- 解答する設問:
- 1) ユポについての読解文で、表面のツヤを抑えたマット調タイプとされているグレードはどれですか。
- 2) ユポについての読解文で比較されている代表的なグレードをすべて挙げてください。
- 3) ユポのグレードを解説した読解文の最後の文に続けて、その先を書いてください。

ゼブラの「bLen」などに使われている特殊インク。水と油の中間(エマルジョン)で、どちらのいいとこ取り。

  • 油性と同じ速乾

  • 水性と同じ書き味

  • しかも、ユポにもしっかり残る!

書き味は軽くて、擦っても滲まない。
ノートやメモ帳に書くなら、このタイプが最強のバランスです。


🧾 ユポのグレード別「書きやすさ」

ユポとひとことで言っても、実は「表面の仕上げ」によって筆記のしやすさがまったく違います。
同じ“ユポ”でも、手で触れたときの感触や、ペン先の滑り方、インクの乾き方が異なるのです。

この表では、代表的な3つのグレード——
「ニューユポFGS」「スーパーユポFRBW」「ウルトラユポFEBG」——を比較し、
それぞれの筆記適性とおすすめ用途をまとめています。

グレード 表面 鉛筆 油性ペン 内 容
ニューユポFGS

マット調
表面摩擦があり筆記性が最も高い。マーカーやボールペンで安定して書ける。鉛筆はやや滑るが実用範囲。
スーパーユポFRBW

光沢(一般的なコート紙相当) × コート紙に近いツヤを持つ。印刷発色が良く、筆記よりも印刷用途に適する。鉛筆は定着しにくい。
ウルトラユポFEBG

光沢(FRBWと同等レベル)
×
スーパーユポをベースに白色度を高めた設計。ツヤや見た目の差は大きくなく、筆記適性も同等。印刷発色重視の用途向け。

✍️ グレード別解説

  • ニューユポFGS
    表面のツヤを抑えたマット調タイプ。
    筆記具のインクや黒鉛が滑りにくく、ボールペン・マーカー用途では安定して書けます。
    鉛筆は摩擦がやや足りず、強い筆圧でないと残りにくい傾向。

  • スーパーユポFRBW
    一般的なアート紙・コート紙と同程度の光沢を持つタイプ。
    鉛筆やシャープペンの筆記はほぼ不可。
    油性マーカーや油性ボールペンでは問題なく使用可能。

  • ウルトラユポFEBG
    スーパーユポをベースに白色度を調整したグレード。

[保存項目]
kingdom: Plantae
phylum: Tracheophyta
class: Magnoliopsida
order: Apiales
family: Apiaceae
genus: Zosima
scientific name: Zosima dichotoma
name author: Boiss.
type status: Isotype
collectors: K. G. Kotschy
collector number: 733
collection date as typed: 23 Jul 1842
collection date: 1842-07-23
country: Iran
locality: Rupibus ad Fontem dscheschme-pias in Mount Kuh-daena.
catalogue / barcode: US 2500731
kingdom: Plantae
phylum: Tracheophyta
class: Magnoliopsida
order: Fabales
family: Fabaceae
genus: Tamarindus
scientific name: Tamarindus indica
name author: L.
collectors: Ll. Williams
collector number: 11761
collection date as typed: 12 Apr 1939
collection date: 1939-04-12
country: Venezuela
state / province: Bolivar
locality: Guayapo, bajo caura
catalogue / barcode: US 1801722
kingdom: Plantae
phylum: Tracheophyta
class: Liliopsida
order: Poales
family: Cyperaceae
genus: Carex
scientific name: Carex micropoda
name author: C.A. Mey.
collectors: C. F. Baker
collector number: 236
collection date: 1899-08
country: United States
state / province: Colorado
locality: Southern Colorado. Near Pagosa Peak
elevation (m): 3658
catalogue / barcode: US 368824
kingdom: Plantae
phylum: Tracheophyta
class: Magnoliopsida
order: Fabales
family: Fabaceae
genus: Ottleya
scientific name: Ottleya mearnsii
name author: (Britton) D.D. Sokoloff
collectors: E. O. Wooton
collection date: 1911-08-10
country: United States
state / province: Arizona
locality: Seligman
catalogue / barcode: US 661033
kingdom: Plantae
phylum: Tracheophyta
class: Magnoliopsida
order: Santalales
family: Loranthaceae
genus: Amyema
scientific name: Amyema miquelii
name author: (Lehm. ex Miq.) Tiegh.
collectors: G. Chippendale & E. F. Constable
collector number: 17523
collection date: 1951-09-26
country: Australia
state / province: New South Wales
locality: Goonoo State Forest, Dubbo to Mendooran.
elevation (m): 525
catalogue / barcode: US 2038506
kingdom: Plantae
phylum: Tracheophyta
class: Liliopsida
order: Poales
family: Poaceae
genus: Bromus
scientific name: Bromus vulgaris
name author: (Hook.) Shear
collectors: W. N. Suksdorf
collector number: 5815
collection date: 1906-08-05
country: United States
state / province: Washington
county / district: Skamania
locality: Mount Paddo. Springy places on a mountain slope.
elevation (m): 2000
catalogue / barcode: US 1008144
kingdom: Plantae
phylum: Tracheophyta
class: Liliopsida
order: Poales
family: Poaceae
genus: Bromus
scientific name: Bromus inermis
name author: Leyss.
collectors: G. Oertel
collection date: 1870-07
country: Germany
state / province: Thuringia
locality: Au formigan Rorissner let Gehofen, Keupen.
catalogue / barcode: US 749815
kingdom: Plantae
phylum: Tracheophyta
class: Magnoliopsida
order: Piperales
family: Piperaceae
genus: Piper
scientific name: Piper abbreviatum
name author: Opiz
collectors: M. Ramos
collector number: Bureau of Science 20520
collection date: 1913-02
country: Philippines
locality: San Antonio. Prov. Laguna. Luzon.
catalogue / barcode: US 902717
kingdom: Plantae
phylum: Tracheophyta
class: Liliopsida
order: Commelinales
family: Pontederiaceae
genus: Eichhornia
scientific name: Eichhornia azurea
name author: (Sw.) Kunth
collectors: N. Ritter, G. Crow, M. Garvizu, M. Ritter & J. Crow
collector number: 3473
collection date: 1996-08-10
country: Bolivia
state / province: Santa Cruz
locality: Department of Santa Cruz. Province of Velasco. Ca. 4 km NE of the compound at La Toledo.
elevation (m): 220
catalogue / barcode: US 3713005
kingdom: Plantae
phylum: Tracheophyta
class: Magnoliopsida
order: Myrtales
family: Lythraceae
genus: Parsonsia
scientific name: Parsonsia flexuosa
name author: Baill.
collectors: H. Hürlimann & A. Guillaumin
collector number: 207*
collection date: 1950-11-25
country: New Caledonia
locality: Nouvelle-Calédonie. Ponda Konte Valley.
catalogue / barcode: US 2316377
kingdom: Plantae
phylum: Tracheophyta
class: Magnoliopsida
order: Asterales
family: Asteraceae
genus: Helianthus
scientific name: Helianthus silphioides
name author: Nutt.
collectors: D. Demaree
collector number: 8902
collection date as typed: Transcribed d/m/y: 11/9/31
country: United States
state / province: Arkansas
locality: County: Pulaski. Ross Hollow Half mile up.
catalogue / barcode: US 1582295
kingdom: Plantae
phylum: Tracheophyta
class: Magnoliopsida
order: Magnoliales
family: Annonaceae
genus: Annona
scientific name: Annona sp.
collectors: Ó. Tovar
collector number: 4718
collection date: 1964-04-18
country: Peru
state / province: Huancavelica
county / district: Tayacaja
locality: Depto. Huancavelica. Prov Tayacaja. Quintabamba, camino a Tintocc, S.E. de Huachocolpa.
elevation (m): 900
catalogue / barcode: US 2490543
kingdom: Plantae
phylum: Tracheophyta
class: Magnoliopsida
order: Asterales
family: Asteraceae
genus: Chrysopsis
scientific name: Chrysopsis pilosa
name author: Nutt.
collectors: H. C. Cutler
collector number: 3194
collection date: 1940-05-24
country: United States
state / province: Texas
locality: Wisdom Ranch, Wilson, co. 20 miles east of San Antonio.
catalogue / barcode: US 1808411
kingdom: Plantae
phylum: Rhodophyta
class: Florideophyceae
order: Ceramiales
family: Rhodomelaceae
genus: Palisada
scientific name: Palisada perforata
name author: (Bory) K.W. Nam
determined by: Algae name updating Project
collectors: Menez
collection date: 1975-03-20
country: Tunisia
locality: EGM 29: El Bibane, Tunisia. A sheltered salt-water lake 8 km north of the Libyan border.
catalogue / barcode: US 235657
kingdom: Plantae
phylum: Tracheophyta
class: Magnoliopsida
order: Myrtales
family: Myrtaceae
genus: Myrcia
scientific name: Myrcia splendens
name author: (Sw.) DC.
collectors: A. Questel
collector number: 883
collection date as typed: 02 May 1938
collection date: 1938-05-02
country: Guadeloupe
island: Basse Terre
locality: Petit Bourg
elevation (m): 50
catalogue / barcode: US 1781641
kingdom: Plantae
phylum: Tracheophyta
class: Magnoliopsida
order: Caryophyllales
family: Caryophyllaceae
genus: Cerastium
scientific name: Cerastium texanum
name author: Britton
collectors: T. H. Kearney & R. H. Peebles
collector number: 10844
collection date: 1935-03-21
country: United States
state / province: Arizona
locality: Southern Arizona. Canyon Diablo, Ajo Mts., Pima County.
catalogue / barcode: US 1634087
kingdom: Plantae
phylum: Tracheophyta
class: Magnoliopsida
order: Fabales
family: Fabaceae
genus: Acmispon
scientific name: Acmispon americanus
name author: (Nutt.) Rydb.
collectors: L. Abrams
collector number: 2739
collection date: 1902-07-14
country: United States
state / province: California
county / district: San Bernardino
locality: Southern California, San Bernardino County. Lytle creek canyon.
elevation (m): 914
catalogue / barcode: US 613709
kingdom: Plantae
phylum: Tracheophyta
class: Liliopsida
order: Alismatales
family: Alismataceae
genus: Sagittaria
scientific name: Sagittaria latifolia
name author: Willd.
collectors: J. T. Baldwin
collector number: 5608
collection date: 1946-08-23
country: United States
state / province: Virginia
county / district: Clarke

- 設問ごとの結果:
- 1) ニューユポFGSです。

- 2) ニューユポFGS、スーパーユポFRBW、ウルトラユポFEBG

- 3)
    ツヤや筆記性はスーパーユポとほぼ同等で、肉眼では大きな違いは感じられません。
    印刷仕上げの見た目を重視する用途に適しています。

🧭 ユポグレード別筆記適性のまとめ

書く目的なら → ニューユポFGS
印刷中心なら → スーパーユポFRBW
または ウルトラユポFEBG

3種類はいずれも「ユポ合成紙」という共通点を持ちますが、筆記性の差は表面の摩擦とツヤの違いによるものです。
今回の比較は、メーカー資料と実際の印刷・筆記テストの両方を踏まえて作成しています。


✍️ ユポの「滑らかな書き味」は魅力でもあり、
注意点でもある。

ユポは、ペン先がスッと走る“なめらかな書き味”が特徴です。
一般の紙のように繊維の抵抗がないから、筆圧が軽くてもきれいな線が書ける。
この感覚は、ユポならではの気持ちよさです。

ただし──その「なめらかさ」は、インクが定着しにくいという面と表裏一体。
書いた直後に手を触れると、インクや黒鉛がにじんだり、擦れて薄くなったりします。

つまり、

書き心地は抜群。でも、扱いには少しコツがいる。

これがユポの正直な筆記特性です。

「滑らかで、疲れにくい」
「でも、すぐ触るとにじむ」
このトレードオフを理解して、道具や場面に合わせて使い分けること。
それが、ユポを“書ける紙”として使いこなすいちばんのコツです。


🧩 まとめ|“書けるか”より、“どう使うか”

ユポは、紙とはちがう発想で使う素材です。
書き味の心地よさも、水への強さも、うまく使えば大きな武器になります。

大切なのは、“書けるかどうか”ではなく、“どう使うか”を知っていること。
扱いに少しコツのいる素材ですが、
その特性をわかっていればトラブルを防ぎ、仕上がりを安定させられます。

ユポは、“知って使う”ことで本領を発揮する、奥の深い素材です。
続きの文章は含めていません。